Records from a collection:
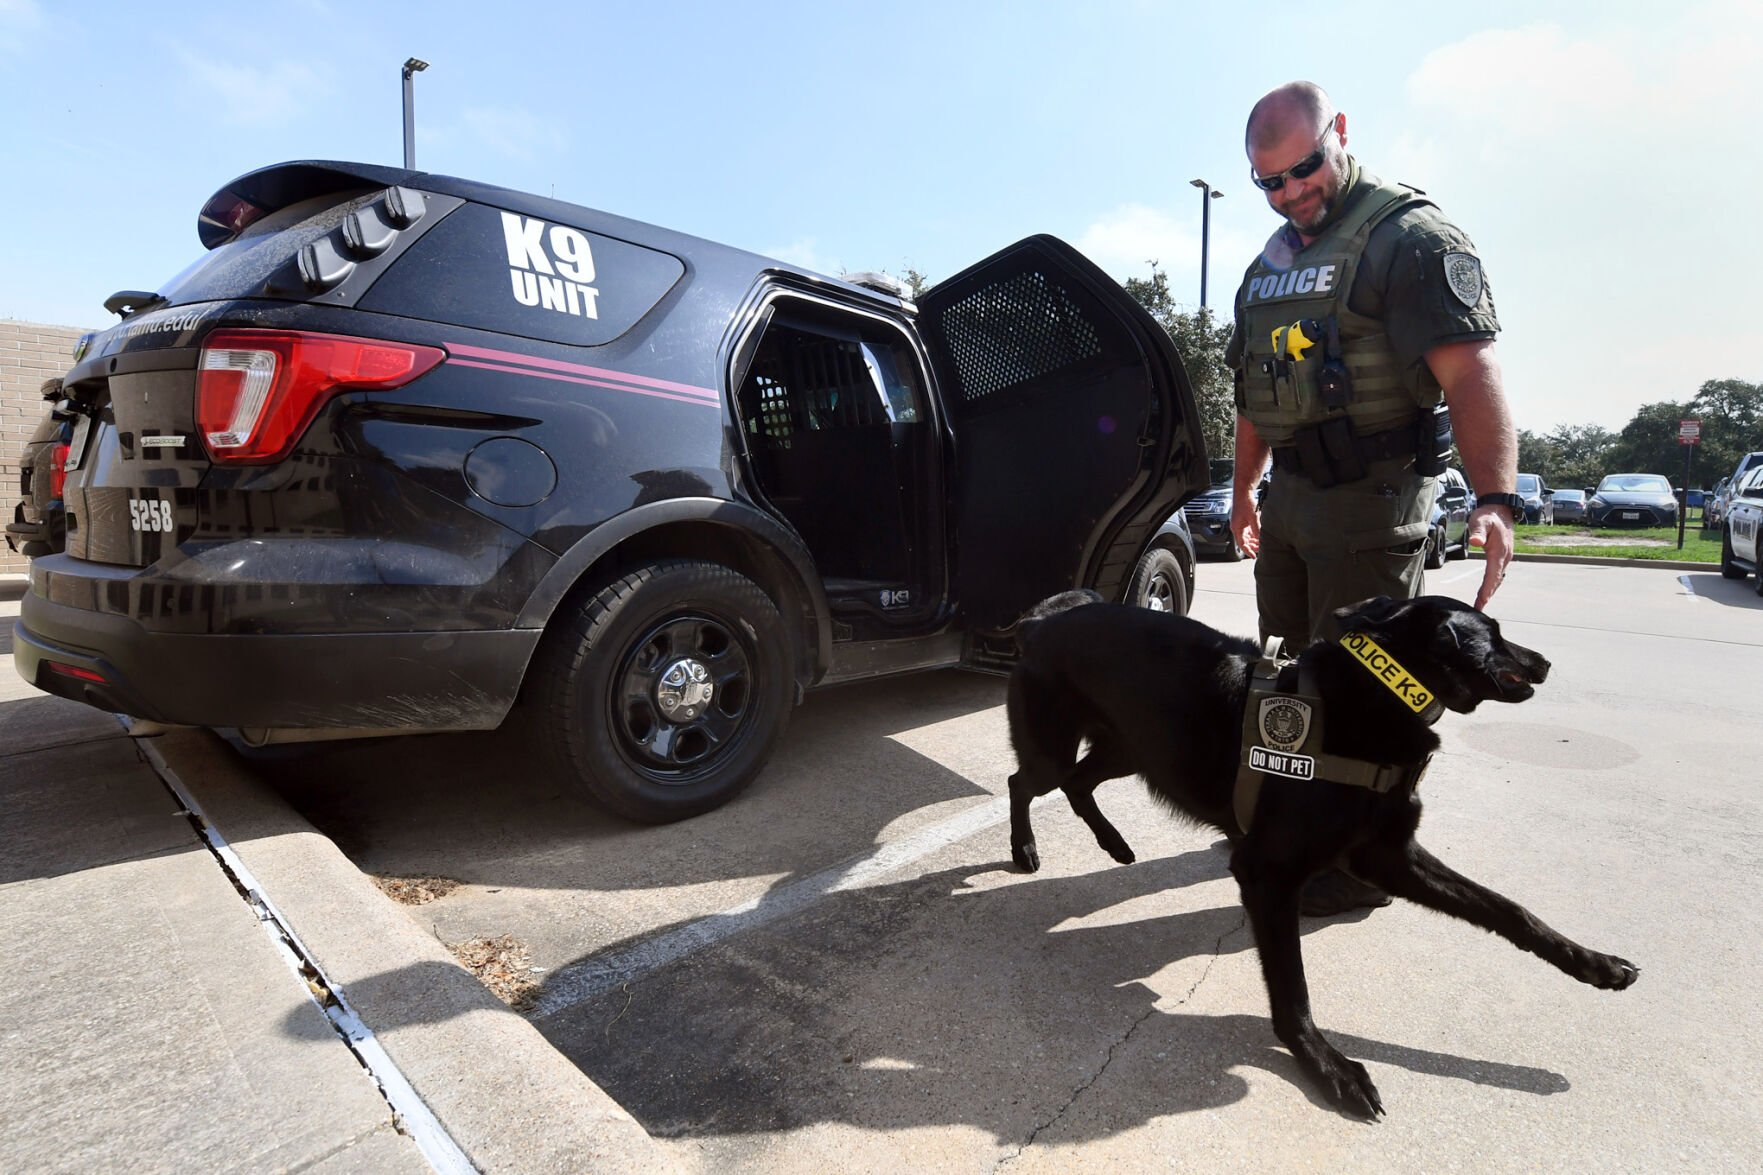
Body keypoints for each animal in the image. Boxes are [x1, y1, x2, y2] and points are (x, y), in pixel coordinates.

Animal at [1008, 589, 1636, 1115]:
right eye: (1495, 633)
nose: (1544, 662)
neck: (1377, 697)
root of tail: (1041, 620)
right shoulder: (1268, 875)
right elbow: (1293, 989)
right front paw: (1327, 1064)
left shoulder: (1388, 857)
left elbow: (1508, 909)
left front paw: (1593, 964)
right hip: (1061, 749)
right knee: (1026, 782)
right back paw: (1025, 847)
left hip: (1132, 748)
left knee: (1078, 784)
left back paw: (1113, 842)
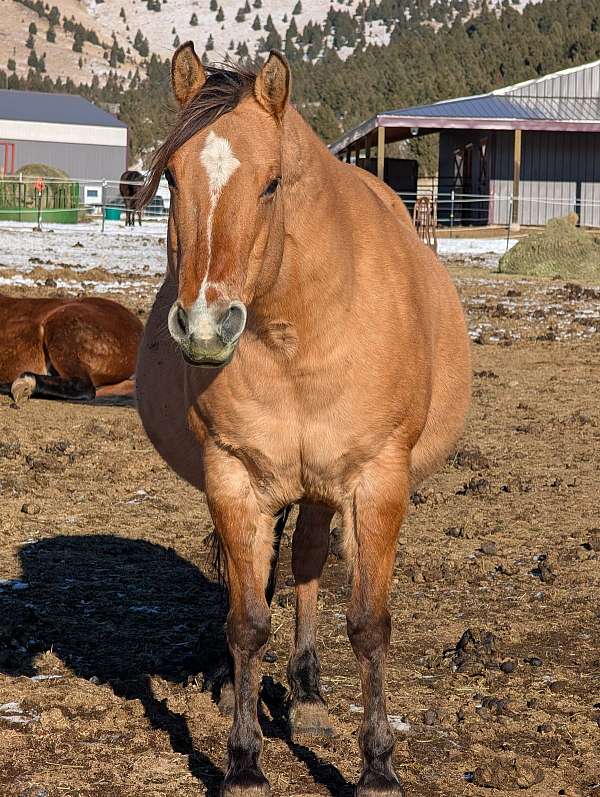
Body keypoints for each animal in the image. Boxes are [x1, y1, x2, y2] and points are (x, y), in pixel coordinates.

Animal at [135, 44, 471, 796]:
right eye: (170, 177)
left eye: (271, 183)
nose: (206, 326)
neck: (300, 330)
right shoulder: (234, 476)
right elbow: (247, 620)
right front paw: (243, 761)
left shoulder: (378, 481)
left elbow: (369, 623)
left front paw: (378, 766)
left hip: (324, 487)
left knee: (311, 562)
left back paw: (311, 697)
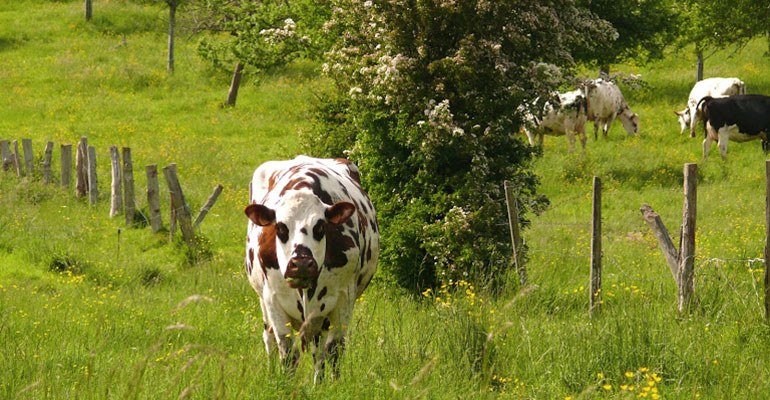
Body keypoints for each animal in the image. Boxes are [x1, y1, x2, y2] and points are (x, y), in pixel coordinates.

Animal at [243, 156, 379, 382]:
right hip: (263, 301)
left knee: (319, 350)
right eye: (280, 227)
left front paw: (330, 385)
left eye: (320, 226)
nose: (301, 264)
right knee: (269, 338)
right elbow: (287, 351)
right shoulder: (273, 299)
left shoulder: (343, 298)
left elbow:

EXERCISE INSTRUCTIONS:
What you give back should be exactly the lines from the top of the data above down to and including the line with "right front paw: (1327, 1064)", minus any pictures.

ANSWER TO THE PROBLEM:
Body keypoints for each animal in the image. Boxes are [x1, y1, x2, y2] and points are (x, y), in pixel coordinates.

Animal at [1008, 589, 1636, 1115]:
right eye: (1495, 633)
nose: (1544, 662)
neck: (1377, 697)
root of tail: (1041, 620)
right shoulder: (1268, 875)
right elbow: (1293, 989)
right front paw: (1327, 1064)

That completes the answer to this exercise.